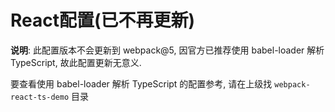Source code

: * React配置(已不再更新)
  *说明*: 此配置版本不会更新到 webpack@5, 因官方已推荐使用 babel-loader 解析
  TypeScript, 故此配置更新无意义.

  要查看使用 babel-loader 解析 TypeScript 的配置参考, 请在上级找 ~webpack-react-ts-demo~ 目录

________________

## EXERCISE REQUIREMENTS
Reproduce exactly the final stretch of the listing, starting at the line that contains "因官方已推荐使用 babel-loader 解析" and ending with the last line.

## FINISHED EXERCISE
  *说明*: 此配置版本不会更新到 webpack@5, 因官方已推荐使用 babel-loader 解析
  TypeScript, 故此配置更新无意义.

  要查看使用 babel-loader 解析 TypeScript 的配置参考, 请在上级找 ~webpack-react-ts-demo~ 目录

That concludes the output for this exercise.